I saw this email in the Daily Mail UK. The Dad's email reads pretty reasonable to me, especially the counseling part.

mjh said:

Most colleges will not accept an 18 year old with living parents as an "emancipated minor" when it comes to paying tuition.


And at the same time they will not give the parents any information about thei child's grades because the child is legally an adult and they have to respect his right to privacy.


conandrob240 said:

Cutting off her high school funding is a little harsh regardless of what she did. Although 18, she is finishing her senior year in high school, for crying out loud. If I had a disagreement with my parents, nothing I could do would make them cut off high school tuition. Would they prefer she be a high-school drop-out and be even more of a financial burden in the future? She might very well have a case for compelling them to finish paying her high school. I don't think she has much leg to stand on for the college tuition though. Unless the funds for her college are in her name or specifically earmarked for her (529?)


No need for her to be a drop-out! There is this wonderful thing called Public School. Perhaps you've heard of it? I attended catholic school as well and I can bet you anything that if I said to my parents while I was in high school that I'm not going to listen to your rules, I'm an adult and I'm moving out that transferring out of catholic school would have been the next step! Seeing as my parents would tell me, and rightfully so, that if you are an adult you can pay your own bills. Catholic school would have been one of those bills as I was the one attending, not them.

Additionally, college is a privilege, not a right. Her parents earned and saved that money, not her. If she wants to go to college and have her parents agree to pay some or all of her expenses then she has to play by their rules. She is free not to do that but then her parents can also make the choice not to give her any financial support.

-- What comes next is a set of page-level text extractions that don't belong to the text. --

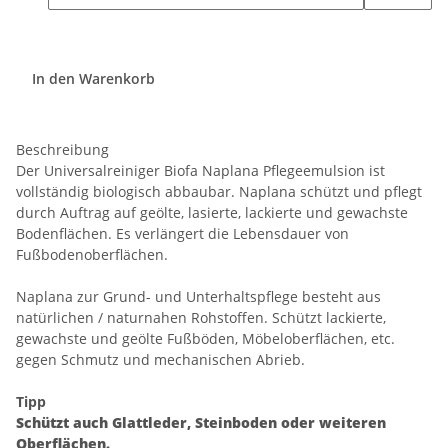
In den Warenkorb
Beschreibung
Der Universalreiniger Biofa Naplana Pflegeemulsion ist
vollständig biologisch abbaubar. Naplana schützt und pflegt
durch Auftrag auf geölte, lasierte, lackierte und gewachste
Bodenflächen. Es verlängert die Lebensdauer von
Fußbodenoberflächen.
Naplana zur Grund- und Unterhaltspflege besteht aus
natürlichen / naturnahen Rohstoffen. Schützt lackierte,
gewachste und geölte Fußböden, Möbeloberflächen, etc.
gegen Schmutz und mechanischen Abrieb.
Tipp
Schützt auch Glattleder, Steinboden oder weiteren
Oberflächen.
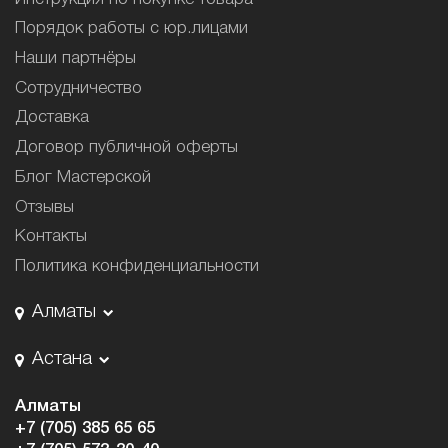
Порядок работы с юр.лицами
Наши партнёры
Сотрудничество
Доставка
Договор публичной оферты
Блог Мастерской
Отзывы
Контакты
Политика конфиденциальности
Алматы
Астана
Алматы
+7 (705) 385 65 65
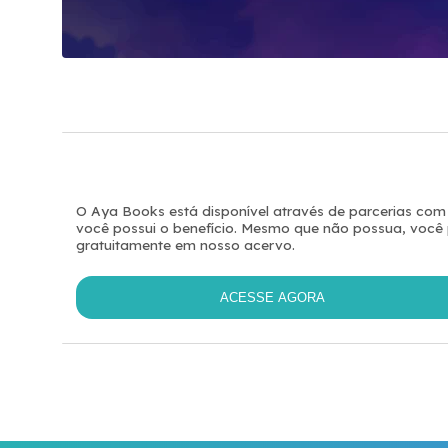
O Aya Books está disponível através de parcerias com
você possui o benefício. Mesmo que não possua, você po
gratuitamente em nosso acervo.
ACESSE AGORA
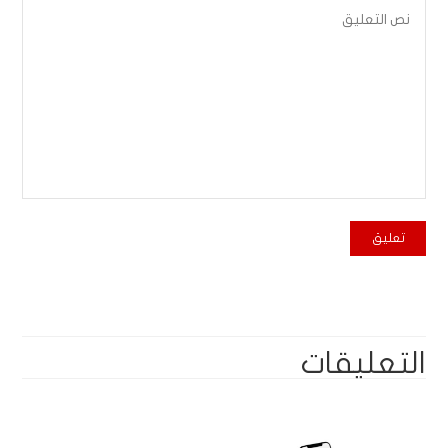
التعليقات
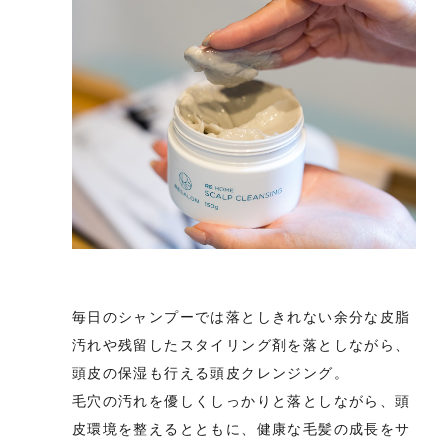
毎日のシャンプーでは落としきれない余分な皮脂
汚れや残留したスタイリング剤を落としながら、
頭皮の保湿も行える頭皮クレンジング。
毛穴の汚れを優しくしっかりと落としながら、頭
皮環境を整えるとともに、健康な毛髪の成長をサ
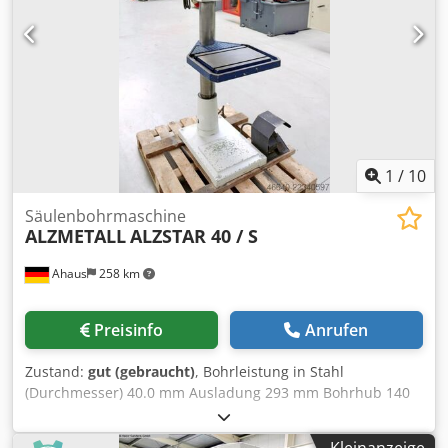
Getriebe und Vorgelege • Großer Aufspanntisch 880 x 660
mm • Vorschub über Kreuzhebel • Große
Bohrtiefeneinstellung mit Festanschlag 240 mm •
Schwenkbarer Tisch Cedpfxjt Uzk Re Aczerf • Not-Aus-
Schalter • Kühlmittelanlage Siegfried Volz
Werkzeugmaschinen Rüschebrinkstr. 151-153 DE - 44143
Dortmund - Wambel
1
/
10
Säulenbohrmaschine
ALZMETALL
ALZSTAR 40 / S
Ahaus
258 km
Preisinfo
Anrufen
Zustand:
gut (gebraucht)
, Bohrleistung in Stahl
(Durchmesser) 40.0 mm Ausladung 293 mm Bohrhub 140
mm Morsekegel 3 MK Tisch: 510 x 360 mm Cjdpezl E Uzefx
Aczorf Drehzahl 160 - 2.250 U/min Säulendurchmesser 115
Kleinanzeige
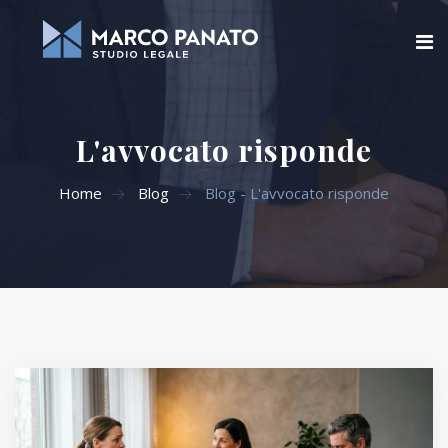
Home
L'avvocato risponde
Chi siamo
Home
Blog
Blog - L'avvocato risponde
Blog
Aree di attività
Servizi Online
Contatti
Cerca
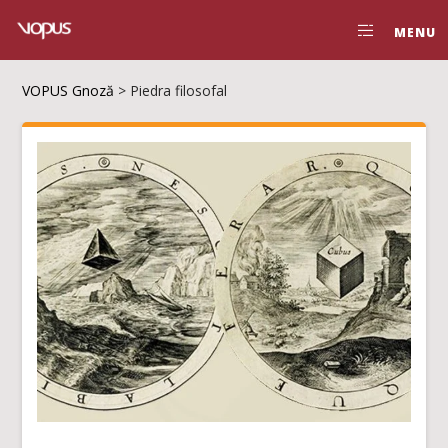
MENU
VOPUS Gnoză
>
Piedra filosofal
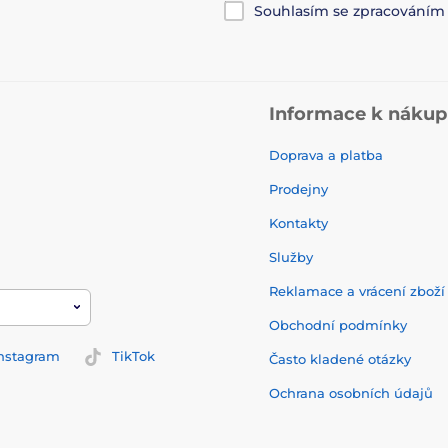
Souhlasím se zpracování
Informace k náku
Doprava a platba
Prodejny
Kontakty
Služby
Reklamace a vrácení zbož
Obchodní podmínky
nstagram
TikTok
Často kladené otázky
Ochrana osobních údajů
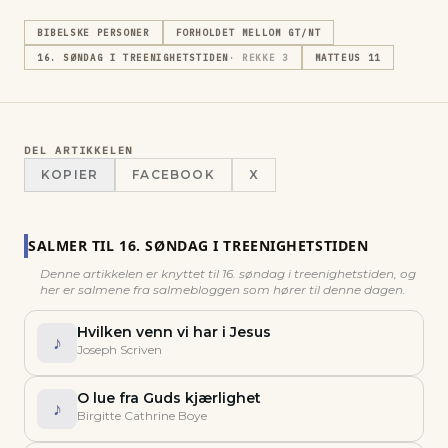
BIBELSKE PERSONER
FORHOLDET MELLOM GT/NT
16. SØNDAG I TREENIGHETSTIDEN
· REKKE
3
MATTEUS 11
DEL ARTIKKELEN
KOPIER
FACEBOOK
X
SALMER TIL
16. SØNDAG I TREENIGHETSTIDEN
Denne artikkelen er knyttet til
16. søndag i treenighetstiden
, og
her er salmene fra salmebloggen som hører til denne dagen.
Hvilken venn vi har i Jesus
♪
Joseph Scriven
O lue fra Guds kjærlighet
♪
Birgitte Cathrine Boye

She can get a job and take out loans just like millions of other kids whose parents would love to be able to pay for them to go to school but just can't afford to.

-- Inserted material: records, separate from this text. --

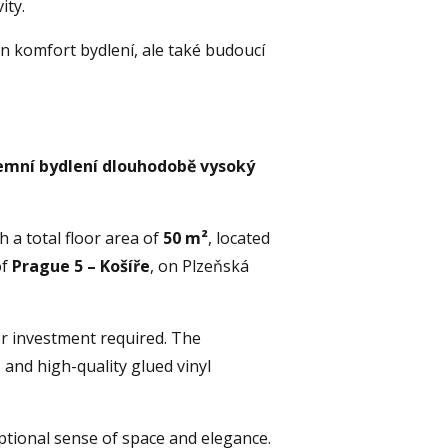
ity.
 komfort bydlení, ale také budoucí 
emní bydlení dlouhodobě vysoký 
a total floor area of 
50 m²
, located 
f 
Prague 5 – Košíře
, on Plzeňská 
r investment required. The 
and high-quality glued vinyl 
ptional sense of space and elegance. 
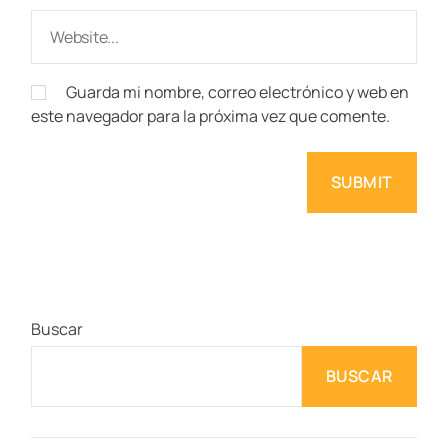
Guarda mi nombre, correo electrónico y web en
este navegador para la próxima vez que comente.
Buscar
BUSCAR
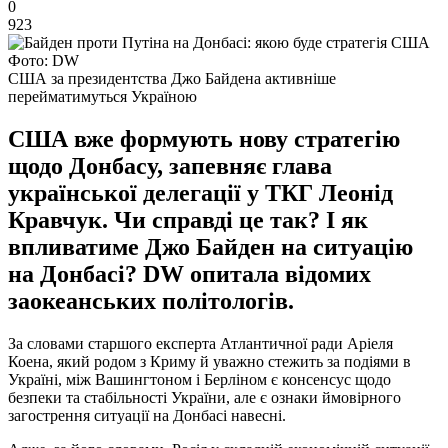
0
923
Фото: DW
США за президентства Джо Байдена активніше
перейматимуться Україною
США вже формують нову стратегію
щодо Донбасу, запевняє глава
української делегації у ТКГ Леонід
Кравчук. Чи справді це так? І як
впливатиме Джо Байден на ситуацію
на Донбасі? DW опитала відомих
заокеанських політологів.
За словами старшого експерта Атлантичної ради Аріеля
Коена, який родом з Криму й уважно стежить за подіями в
Україні, між Вашингтоном і Берліном є консенсус щодо
безпеки та стабільності України, але є ознаки ймовірного
загострення ситуації на Донбасі навесні.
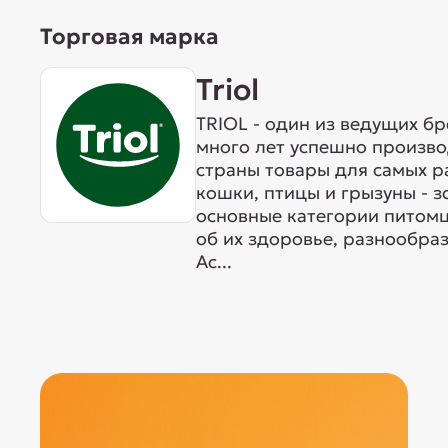
Торговая марка
Triol
TRIOL - один из ведущих б
много лет успешно произво
страны товары для самых р
кошки, птицы и грызуны - 
основные категории питомц
об их здоровье, разнообра
Ас...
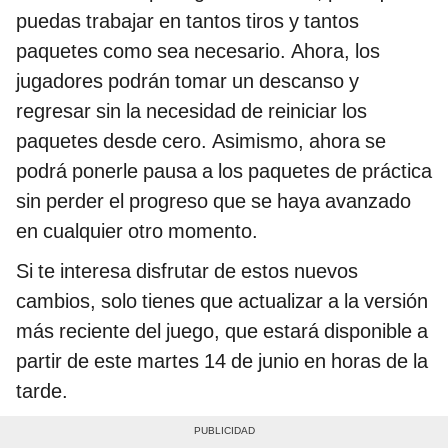
puedas trabajar en tantos tiros y tantos
paquetes como sea necesario. Ahora, los
jugadores podrán tomar un descanso y
regresar sin la necesidad de reiniciar los
paquetes desde cero. Asimismo, ahora se
podrá ponerle pausa a los paquetes de práctica
sin perder el progreso que se haya avanzado
en cualquier otro momento.
Si te interesa disfrutar de estos nuevos
cambios, solo tienes que actualizar a la versión
más reciente del juego, que estará disponible a
partir de este martes 14 de junio en horas de la
tarde.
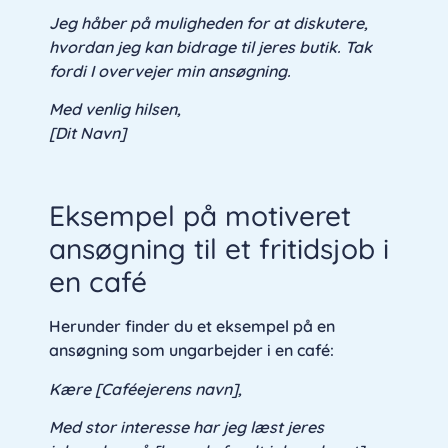
Jeg håber på muligheden for at diskutere,
hvordan jeg kan bidrage til jeres butik. Tak
fordi I overvejer min ansøgning.
Med venlig hilsen,
[Dit Navn]
Eksempel på motiveret
ansøgning til et fritidsjob i
en café
Herunder finder du et eksempel på en
ansøgning som ungarbejder i en café:
Kære [Caféejerens navn],
Med stor interesse har jeg læst jeres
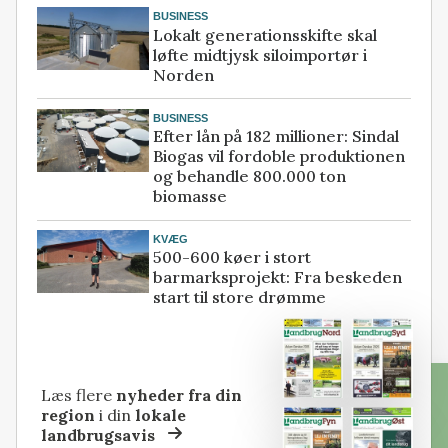
BUSINESS
Lokalt generationsskifte skal
løfte midtjysk siloimportør i
Norden
BUSINESS
Efter lån på 182 millioner: Sindal
Biogas vil fordoble produktionen
og behandle 800.000 ton
biomasse
KVÆG
500-600 køer i stort
barmarksprojekt: Fra beskeden
start til store drømme
Læs flere
nyheder fra din
region
i din
lokale
landbrugsavis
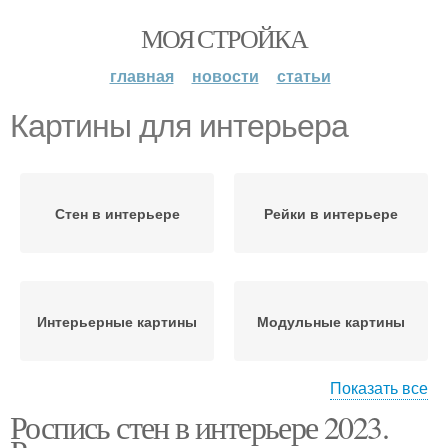
МОЯ СТРОЙКА
главная
новости
статьи
Картины для интерьера
Стен в интерьере
Рейки в интерьере
Интерьерные картины
Модульные картины
Показать все
Роспись стен в интерьере 2023.
Оформление в
Картины в интерьере
интерьере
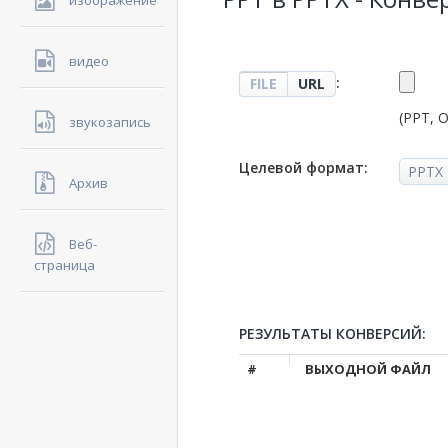
изображение
видео
:
FILE
URL
(PPT, 
звукозапись
Целевой формат:
Архив
Веб-
страница
РЕЗУЛЬТАТЫ КОНВЕРСИЙ:
#
ВЫХОДНОЙ ФАЙЛ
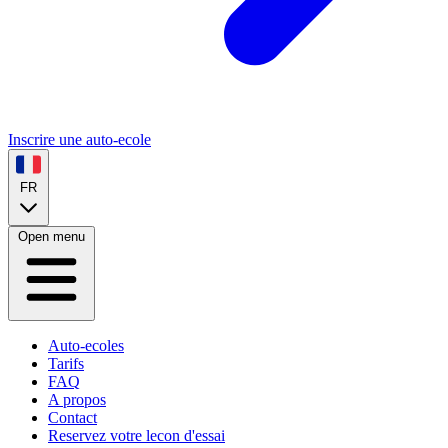
Inscrire une auto-ecole
FR
Open menu
Auto-ecoles
Tarifs
FAQ
A propos
Contact
Reservez votre lecon d'essai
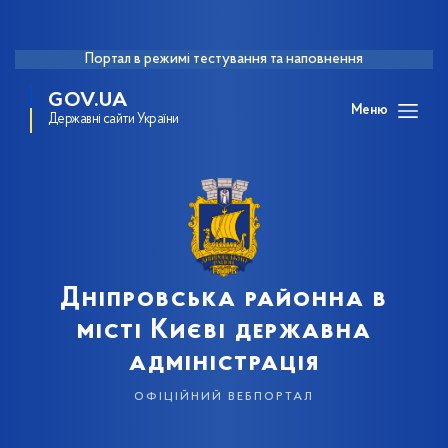
Портал в режимі тестування та наповнення
GOV.UA
Меню
Державні сайти України
Дніпровська районна в
місті Києві державна
адміністрація
офіційний вебпортал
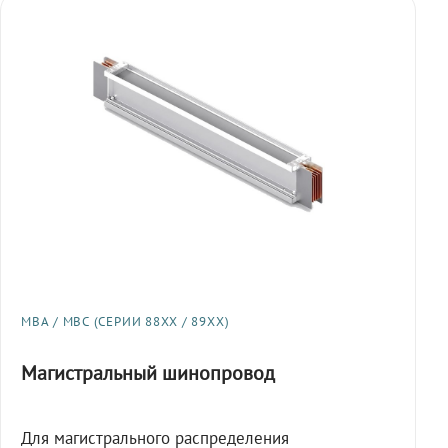
МВА / МВС (СЕРИИ 88XX / 89XX)
Магистральный шинопровод
Для магистрального распределения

This brat wants to have her cake and eat it too! This is what happens when kids aren't told 'no' enough growing up. Monsters are created. This kid wants to make all the rules and have mommy and daddy blindly following along and paying. Reality will smack her in the head soon enough!

I wonder if the colleges that accepted her know what they are getting themselves into!?


pmartinezv said:

I am sorry but she has access to education at the public high school. Her parents are not 'required' to pay her private tuition. If they encountered financial hardship for whatever reason, rather than having a dispute, would you still be advocating that they must pay her tuition? No, she would simply enroll in the public system and finish there.

Personally, I think parents do too much for their childre and let them get away with everything (myself included). We need to teach kids that if you want to be treated with respect, you need to respect your parents and their rules. I got into a dispute with my parents while in college over money. They decided that since I was not being grateful for their assistance and 'demanded' more, I should learn to provide for my own education and related expenses. It was a very tough year, but I learn to take care of myself. Yes I worked 2 jobs and went to school full time. It was not fun, but I did it. It took me many years to pay off the student loans. I was upset at the situation initially, but it was not their obligation to to pay my way, particularly when my sister had just enrolled in college as well. I was selfish and childish and couldn't see past my own needs and failed to realize that they were in financial trouble and were having issues paying for two tuitions as it was. Sometimes parents have to use tough love to teach kids values.


Sadly, today too many see "respect" as meaning "you do what I want without question".

Getting a strong feeling that this young woman is the problem here. But this family doesn't belong in court; they need a really good therapist.

That email, wow.....does not sound like this woman has a particularly good case against anyone.

I kinda love the dad for saying "yolo."